Um chefe de serviços de emergência afirma que o governo pediu que o Es Alert fosse enviado uma hora e meia antes.

Archivo - Arquivo - A ravina de Poyo ao passar por Paiporta (Valência)
CONFEDERACIÓN HIDROGRÁFICA DEL JÚCAR - Arquivo

VALÈNCIA 28 out. (EUROPA PRESS) -

Um chefe do serviço de coordenação do '112 Comunitat Valenciana' afirmou ao juiz da dana que a Delegação do Governo alegou enviar o Alerta Es à população às 18h34, uma hora e meia antes de ser enviado, o que finalmente aconteceu às 20h11, quando as pessoas já haviam morrido.

A testemunha, que também participou telematicamente no dia da inundação no Centro de Coordenação Operacional Integrado (Cecopi), fez essa declaração em seu depoimento perante o chefe do tribunal número 3 de Catarroja, responsável por investigar a gestão da inundação catastrófica que deixou 229 pessoas mortas e grandes danos materiais.

Durante seu depoimento, a testemunha indicou, de acordo com a Europa Press, que o chefe da Proteção Civil solicitou a mensagem para alertar a população às 18h34 e recebeu como resposta do Cecopi que estava sendo gerenciada.

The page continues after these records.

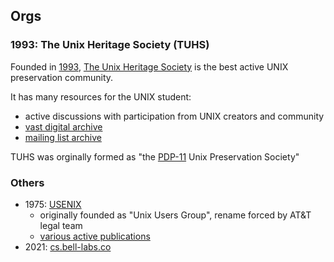 ## Orgs

### 1993: The Unix Heritage Society (TUHS)

Founded in [1993](https://lwn.net/Articles/725297/), [The Unix Heritage Society](https://www.tuhs.org/) is the best active UNIX preservation community.

It has many resources for the UNIX student:

   - active discussions with participation from UNIX creators and community
   - [vast digital archive](https://wiki.tuhs.org/doku.php?id=source:unix_archive)
   - [mailing list archive](https://minnie.tuhs.org/pipermail/tuhs/)

TUHS was orginally formed as "the [PDP-11](./hardware.md) Unix Preservation Society"
### Others

 * 1975: [USENIX](https://en.wikipedia.org/wiki/USENIX)
   - originally founded as "Unix Users Group", rename forced by AT&T legal team
   - [various active publications](https://www.usenix.org/publications)
 * 2021: [cs.bell-labs.co](http://cs.bell-labs.co/)
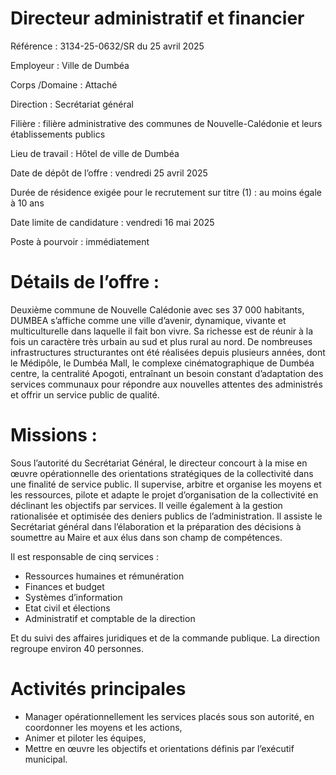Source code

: # Directeur administratif et financier

Référence : 3134-25-0632/SR du 25 avril 2025

Employeur : Ville de Dumbéa

Corps /Domaine : Attaché

Direction : Secrétariat général

Filière : filière administrative des communes de Nouvelle-Calédonie et leurs établissements publics

Lieu de travail : Hôtel de ville de Dumbéa

Date de dépôt de l’offre : vendredi 25 avril 2025

Durée de résidence exigée pour le recrutement sur titre (1) : au moins égale à 10 ans

Date limite de candidature : vendredi 16 mai 2025

Poste à pourvoir : immédiatement

# Détails de l’offre :

Deuxième commune de Nouvelle Calédonie avec ses 37 000 habitants, DUMBEA s’affiche comme une ville d’avenir, dynamique, vivante et multiculturelle dans laquelle il fait bon vivre. Sa richesse est de réunir à la fois un caractère très urbain au sud et plus rural au nord. De nombreuses infrastructures structurantes ont été réalisées depuis plusieurs années, dont le Médipôle, le Dumbéa Mall, le complexe cinématographique de Dumbéa centre, la centralité Apogoti, entraînant un besoin constant d’adaptation des services communaux pour répondre aux nouvelles attentes des administrés et offrir un service public de qualité.

# Missions :

Sous l’autorité du Secrétariat Général, le directeur concourt à la mise en œuvre opérationnelle des orientations stratégiques de la collectivité dans une finalité de service public. Il supervise, arbitre et organise les moyens et les ressources, pilote et adapte le projet d’organisation de la collectivité en déclinant les objectifs par services. Il veille également à la gestion rationalisée et optimisée des deniers publics de l’administration. Il assiste le Secrétariat général dans l’élaboration et la préparation des décisions à soumettre au Maire et aux élus dans son champ de compétences.

Il est responsable de cinq services :

- Ressources humaines et rémunération
- Finances et budget
- Systèmes d’information
- Etat civil et élections
- Administratif et comptable de la direction

Et du suivi des affaires juridiques et de la commande publique. La direction regroupe environ 40 personnes.

# Activités principales

- Manager opérationnellement les services placés sous son autorité, en coordonner les moyens et les actions,
- Animer et piloter les équipes,
- Mettre en œuvre les objectifs et orientations définis par l’exécutif municipal.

Ele também afirmou que naquele dia estava em contato com o ex-secretário regional, Emilio Argüeso, que está sendo investigado no processo, para enviar-lhe informações sobre as chuvas. Ele também comentou que, em uma ocasião, pediu-lhe informações, na manhã da chuva, sobre a rota de Valência a Xàtiva "para a Presidência", disse ele.